Rammer Jammer, UA’s campus magazine from the 1920s to the 1950s, often featured cover art that was surprisingly risqué for the time. Or was it?
I think we tend to see 1920s-1940s through the lens of the 1950s, with its heavily censored films (see “The Hays Code” at TV Tropes) and horribly wholesome television shows like Leave It to Beaver and Father Knows Best. We forget how much the early days of movies and television could be a bit like the wild west.
For example, a lot of people could tell you that, during the 1951-1957 run of I Love Lucy, Ricky and Lucy couldn’t sleep in the same bed or use the word “pregnant.” The fact that she was actually shown to be “expecting” was pretty daring. But I bet you didn’t know that the first show to depict a pregnancy, not to mention a couple that shared a bed, was before that — on Mary Kay and Johnny, in the late 1940s, a show now lost to history.
The 1940s are a confusing period to talk about. Sure, Hollywood movies weren’t allowed to show too much skin or bad guys getting away with their crimes, but it was also the period of bombshells like Mae West, Jean Harlow, and Veronica Lake. Perhaps it had to do with the uncertainty of WWII (1939-1945) or the end of the Great Depression. Or perhaps there was nothing odd about it at all; it just looks that way in hindsight, after the 1950s. Of course, it’s also possible we’re stereotyping the 1950s, too.

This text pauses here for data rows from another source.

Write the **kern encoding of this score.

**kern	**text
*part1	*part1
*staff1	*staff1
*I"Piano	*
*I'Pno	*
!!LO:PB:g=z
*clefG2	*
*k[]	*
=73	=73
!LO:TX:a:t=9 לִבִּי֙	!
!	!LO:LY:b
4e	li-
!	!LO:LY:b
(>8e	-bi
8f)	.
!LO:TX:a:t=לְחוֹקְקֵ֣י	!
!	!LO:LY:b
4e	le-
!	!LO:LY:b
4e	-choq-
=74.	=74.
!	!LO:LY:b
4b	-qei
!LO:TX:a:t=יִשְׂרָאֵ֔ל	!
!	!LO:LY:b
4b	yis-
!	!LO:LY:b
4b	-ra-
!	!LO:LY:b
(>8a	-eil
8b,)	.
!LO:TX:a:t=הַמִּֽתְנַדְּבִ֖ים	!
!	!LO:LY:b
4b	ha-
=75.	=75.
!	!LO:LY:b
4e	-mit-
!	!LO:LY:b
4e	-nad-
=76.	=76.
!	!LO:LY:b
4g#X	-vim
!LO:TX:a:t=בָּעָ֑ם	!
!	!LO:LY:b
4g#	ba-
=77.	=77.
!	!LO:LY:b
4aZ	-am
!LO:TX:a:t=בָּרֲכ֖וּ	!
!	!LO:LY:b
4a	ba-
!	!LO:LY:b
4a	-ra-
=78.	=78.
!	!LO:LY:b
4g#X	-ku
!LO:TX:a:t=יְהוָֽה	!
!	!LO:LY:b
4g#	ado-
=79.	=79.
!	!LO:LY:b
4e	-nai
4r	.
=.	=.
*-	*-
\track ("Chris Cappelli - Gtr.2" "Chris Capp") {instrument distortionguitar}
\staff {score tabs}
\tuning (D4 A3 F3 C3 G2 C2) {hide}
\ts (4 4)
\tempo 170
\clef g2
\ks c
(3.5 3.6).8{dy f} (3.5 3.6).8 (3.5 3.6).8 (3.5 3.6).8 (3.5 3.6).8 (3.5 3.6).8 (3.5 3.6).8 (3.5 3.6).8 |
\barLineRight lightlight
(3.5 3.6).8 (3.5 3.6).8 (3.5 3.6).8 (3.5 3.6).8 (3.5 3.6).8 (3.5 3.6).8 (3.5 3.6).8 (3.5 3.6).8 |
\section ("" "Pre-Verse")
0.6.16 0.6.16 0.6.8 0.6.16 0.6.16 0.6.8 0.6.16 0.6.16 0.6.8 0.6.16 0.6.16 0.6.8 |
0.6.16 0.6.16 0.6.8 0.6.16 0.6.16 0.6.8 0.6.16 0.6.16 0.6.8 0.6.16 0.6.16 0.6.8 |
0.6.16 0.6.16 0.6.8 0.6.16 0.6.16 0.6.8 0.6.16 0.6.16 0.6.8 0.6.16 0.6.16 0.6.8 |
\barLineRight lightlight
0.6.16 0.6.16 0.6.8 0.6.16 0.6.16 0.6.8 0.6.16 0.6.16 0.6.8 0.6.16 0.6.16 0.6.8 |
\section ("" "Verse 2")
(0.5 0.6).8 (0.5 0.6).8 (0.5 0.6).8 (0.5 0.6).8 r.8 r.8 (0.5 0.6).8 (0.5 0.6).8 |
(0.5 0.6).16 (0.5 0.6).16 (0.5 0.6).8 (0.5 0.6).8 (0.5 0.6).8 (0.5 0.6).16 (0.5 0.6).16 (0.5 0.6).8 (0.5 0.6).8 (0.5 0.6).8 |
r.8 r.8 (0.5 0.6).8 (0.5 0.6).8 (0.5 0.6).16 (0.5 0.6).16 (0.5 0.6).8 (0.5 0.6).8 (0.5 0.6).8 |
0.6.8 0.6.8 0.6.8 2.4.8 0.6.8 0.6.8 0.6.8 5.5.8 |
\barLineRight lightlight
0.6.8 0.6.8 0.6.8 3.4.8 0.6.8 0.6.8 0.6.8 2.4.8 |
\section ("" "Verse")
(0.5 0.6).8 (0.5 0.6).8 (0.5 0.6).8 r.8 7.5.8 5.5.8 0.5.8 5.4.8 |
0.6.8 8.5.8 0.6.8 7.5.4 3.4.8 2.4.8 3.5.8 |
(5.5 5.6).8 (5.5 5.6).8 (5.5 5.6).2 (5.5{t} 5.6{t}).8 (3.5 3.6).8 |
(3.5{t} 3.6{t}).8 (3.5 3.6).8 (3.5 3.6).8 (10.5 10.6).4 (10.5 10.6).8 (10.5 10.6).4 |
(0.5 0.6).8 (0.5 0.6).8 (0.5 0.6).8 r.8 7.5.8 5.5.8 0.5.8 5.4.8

What’s certain: Rammer Jammer cover art usually echoes the trends of the era, especially in the depiction of the female form.
Before WWI, there was the Gibson Girl, created by Charles Dana Gibson.
She was a species of the New Woman, and she was a bit controversial (see “The Gibson Girls: The Kardashians of the Early 1900s” at mental_floss), but pop culture hadn’t seen anything yet.
The 1920s flapper was a new breed. Jazz Age illustrators like Russell Patterson and John Held Jr. immortalized these more daring women of the Roaring Twenties, often in an Art Deco kind of style. Their kin can be found on the 1920s covers of Rammer Jammer, beginning at its inception in 1925. Click on any image below to see a larger version.
If you’ve ever seen calendars that feature stylized illustrations of scantily clad pinups girls, like those of Alberto Vargas or Gil Elvgren, you maybe won’t be too shocked by the Rammer Jammer covers of the 1930s. Early in the decade, they seem to ride the line between being provocative and being realistic, depicting students in anything from modest long skirts to clinging gowns and underclothes. Later, they point to the movement toward head shots.
The 1940s see a transition to using photographs of real women rather than illustrations. Though the Vargas Girls and Elvgren Girls still held some sway, the Rammer Jammer staff still seems a bit torn between the modest co-ed (1940-1046) and the more provocative “Sweater Girl” (1947-1949).
Rammer Jammer ended its run in 1956. Before it did, it put out lots of pinup-style photos. On the October 1951 cover (below), the photograph is actually being tacked up onto the wall by an illustrated male student. There were girls as sweet as Betty Grable or as saucy as Bettie Page, whether in photos or drawings. Certainly changes my opinion of the supposedly bland, conservative 1950s!